Tools: System control

Kalman Filter

Kalman Filter is widely used in sensor fusion and estimation topic.

In this project, I followed the MATLAB Tech Talks tutorials to implement Kalman Filter and EKF in the MATLAB to estimate the motion of a pendulum.

Code

The whole system is shown as below:

Block Diagram

If the pendulum swings at small angle and the input torque is zero, the system can be approximately linear.

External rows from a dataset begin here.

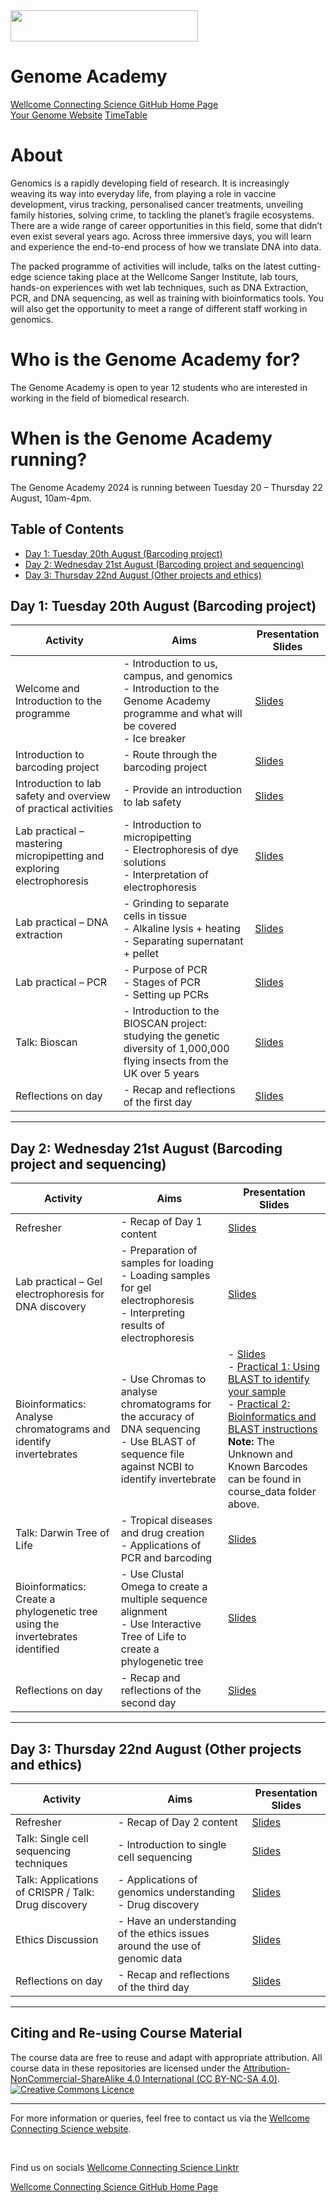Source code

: <img src="https://coursesandconferences.wellcomeconnectingscience.org/wp-content/themes/wcc_courses_and_conferences/dist/assets/svg/logo.svg" width="300" height="50"> 

# Genome Academy

[Wellcome Connecting Science GitHub Home Page](https://github.com/WCSCourses) <br /> 
[Your Genome Website](https://www.yourgenome.org/)
[TimeTable](https://github.com/WCSCourses/Genome_Academy_Programme/blob/main/Student%20timetable%20-%20Summer%202024.pdf)

# About

Genomics is a rapidly developing field of research. It is increasingly weaving its way into everyday life, from playing a role in vaccine development, virus tracking, personalised cancer treatments, unveiling family histories, solving crime, to tackling the planet’s fragile ecosystems. There are a wide range of career opportunities in this field, some that didn’t even exist several years ago. Across three immersive days, you will learn and experience the end-to-end process of how we translate DNA into data.

The packed programme of activities will include, talks on the latest cutting-edge science taking place at the Wellcome Sanger Institute, lab tours, hands-on experiences with wet lab techniques, such as DNA Extraction, PCR, and DNA sequencing, as well as training with bioinformatics tools. You will also get the opportunity to meet a range of different staff working in genomics.

# Who is the Genome Academy for?
The Genome Academy is open to year 12 students who are interested in working in the field of biomedical research.

# When is the Genome Academy running?
The Genome Academy 2024 is running between Tuesday 20 – Thursday 22 August, 10am-4pm.

## Table of Contents
- [Day 1: Tuesday 20th August (Barcoding project)](#day-1-tuesday-20th-august-barcoding-project)
- [Day 2: Wednesday 21st August (Barcoding project and sequencing)](#day-2-wednesday-21st-august-barcoding-project-and-sequencing)
- [Day 3: Thursday 22nd August (Other projects and ethics)](#day-3-thursday-22nd-august-other-projects-and-ethics)

## Day 1: Tuesday 20th August (Barcoding project)

| Activity | Aims | Presentation Slides |
|----------|------|---------------------|
| Welcome and Introduction to the programme | - Introduction to us, campus, and genomics<br>- Introduction to the Genome Academy programme and what will be covered<br>- Ice breaker | [Slides](https://github.com/WCSCourses/Genome_Academy_Programme/blob/main/Day_01/1-0_IntroSession.pdf) |
| Introduction to barcoding project  | - Route through the barcoding project | [Slides](https://github.com/WCSCourses/Genome_Academy_Programme/blob/main/Day_01/1-1_DNABarcoding.pdf) |
| Introduction to lab safety and overview of practical activities | - Provide an introduction to lab safety | [Slides](https://github.com/WCSCourses/Genome_Academy_Programme/blob/main/Day_01/1-2_LabSafetyMicropipettingElectrophoresis.pdf)   |
| Lab practical – mastering micropipetting and exploring electrophoresis | - Introduction to micropipetting<br>- Electrophoresis of dye solutions<br>- Interpretation of electrophoresis | [Slides](https://github.com/WCSCourses/Genome_Academy_Programme/blob/main/Day_01/1-2_LabSafetyMicropipettingElectrophoresis.pdf)  |
| Lab practical – DNA extraction  | - Grinding to separate cells in tissue<br>- Alkaline lysis + heating<br>- Separating supernatant + pellet | [Slides](https://github.com/WCSCourses/Genome_Academy_Programme/blob/main/Day_01/1-3_DNAExtraction%2BPCR.pdf) |
| Lab practical – PCR | - Purpose of PCR<br>- Stages of PCR<br>- Setting up PCRs | [Slides](https://github.com/WCSCourses/Genome_Academy_Programme/blob/main/Day_01/1-3_DNAExtraction%2BPCR.pdf)  |
| Talk: Bioscan | - Introduction to the BIOSCAN project: studying the genetic diversity of 1,000,000 flying insects from the UK over 5 years | [Slides](https://github.com/WCSCourses/Genome_Academy_Programme/blob/main/Day_02/2_TALK-Bioscan.pdf)  |
| Reflections on day | - Recap and reflections of the first day | [Slides](https://github.com/WCSCourses/Genome_Academy_Programme/blob/main/Day_01/1_TALK-Bioscan.pdf)  |


---

## Day 2: Wednesday 21st August (Barcoding project and sequencing)

| Activity | Aims | Presentation Slides |
|----------|------|---------------------|
| Refresher | - Recap of Day 1 content  | [Slides](https://github.com/WCSCourses/Genome_Academy_Programme/blob/main/Day_02/2-0_Refresher.pdf) |
| Lab practical – Gel electrophoresis for DNA discovery | - Preparation of samples for loading<br>- Loading samples for gel electrophoresis<br>- Interpreting results of electrophoresis | [Slides](https://github.com/WCSCourses/Genome_Academy_Programme/blob/main/Day_02/2-1_GelElectrophoresis.pdf) |
| Bioinformatics: Analyse chromatograms and identify invertebrates | - Use Chromas to analyse chromatograms for the accuracy of DNA sequencing<br>- Use BLAST of sequence file against NCBI to identify invertebrate | - [Slides](https://github.com/WCSCourses/Genome_Academy_Programme/blob/main/Day_02/2-2_IdentifyInvertebrates.pdf)<br> - [Practical 1: Using BLAST to identify your sample](https://app.tango.us/app/workflow/08-Using-BLAST-to-identify-your-sample-787fce2ee4fb418ab27423321d8fc046)<br> - [Practical 2: Bioinformatics and BLAST instructions](https://app.tango.us/app/workflow/02-Bioinformatics-and-BLAST-instructions-b91f7a52046c4cfb92881f92e30fc93a)<br> **Note:** The Unknown and Known Barcodes can be found in course_data folder above.  |
| Talk: Darwin Tree of Life  | - Tropical diseases and drug creation<br>- Applications of PCR and barcoding | [Slides](#)  |
| Bioinformatics: Create a phylogenetic tree using the invertebrates identified | - Use Clustal Omega to create a multiple sequence alignment<br>- Use Interactive Tree of Life to create a phylogenetic tree | [Slides](https://github.com/WCSCourses/Genome_Academy_Programme/blob/main/Day_02/2-3_PhylogeneticTree.pdf)  |
| Reflections on day | - Recap and reflections of the second day | [Slides](https://github.com/WCSCourses/Genome_Academy_Programme/blob/main/Day_02/2-4_Reflections.pdf) |

---

## Day 3: Thursday 22nd August (Other projects and ethics)

| Activity | Aims | Presentation Slides |
|----------|------|---------------------|
| Refresher | - Recap of Day 2 content  | [Slides](https://github.com/WCSCourses/Genome_Academy_Programme/blob/main/Day_03/3-0_Refresher.pdf)  |
| Talk: Single cell sequencing techniques | - Introduction to single cell sequencing | [Slides]()         |
| Talk: Applications of CRISPR / Talk: Drug discovery | - Applications of genomics understanding<br>- Drug discovery | [Slides](https://github.com/WCSCourses/Genome_Academy_Programme/blob/main/Day_03/3-1_Intro-OpenAccess%2BEthics.pdf)         |
| Ethics Discussion | - Have an understanding of the ethics issues around the use of genomic data   | [Slides](https://github.com/WCSCourses/Genome_Academy_Programme/blob/main/Day_03/3_TALK-Applications%20of%20CRISPR.pdf)  |
| Reflections on day | - Recap and reflections of the third day | [Slides](https://github.com/WCSCourses/Genome_Academy_Programme/blob/main/Day_03/3-3_ReflectionsEvaluation%2BCertificates.pdf)  |

---

## Citing and Re-using Course Material

The course data are free to reuse and adapt with appropriate attribution. All course data in these repositories are licensed under the <a rel="license" href="https://creativecommons.org/licenses/by-nc-sa/4.0/">Attribution-NonCommercial-ShareAlike 4.0 International (CC BY-NC-SA 4.0)</a>. <a rel="license" href="http://creativecommons.org/licenses/by/4.0/"><img alt="Creative Commons Licence" style="border-width:0" src="https://i.creativecommons.org/l/by-nc-sa/4.0/88x31.png" /></a><br /> 

---

For more information or queries, feel free to contact us via the [Wellcome Connecting Science website](https://coursesandconferences.wellcomeconnectingscience.org).

<br /> 

Find us on socials [Wellcome Connecting Science Linktr](https://linktr.ee/eventswcs)

[Wellcome Connecting Science GitHub Home Page](https://github.com/WCSCourses)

Also, there are noise exist in both processing and measurement.

Measurement

We could implement a Kalman filter using the model and the measurement input, to estimate the pendulum motion in a less noisy way.

Kalman Filter

However, as the initial angle of the pendulum increases to 55°, the linear Kalman Filter would start to lose accuracy.

Nonlinear

To address the nonlinearity in the system, we could use Extended-Kalman Filter to linearize the system in place.

EKF Wave

Demux 1 is the actual response, Demux 2 is the raw measured data (tampered by noise), Demux 3 is the estimate of the linear Kalman Filter, and Demux 4 is the result from the Extended-Kalman Filter.

Let’s take a closer look.

EKF Wave

The green estimate from the EKF is closer to the actual response (Yellow) than the measurement (Blue) does. Well done!

In the tutorial, we also tested the effect of filter’s initial estimate and the filter’s noise estimate. After the tutorial, I have a better understanding toward Kalman Filter, including the pros and cons of Kalman Filter, EKF, and Unscented Kalman filter.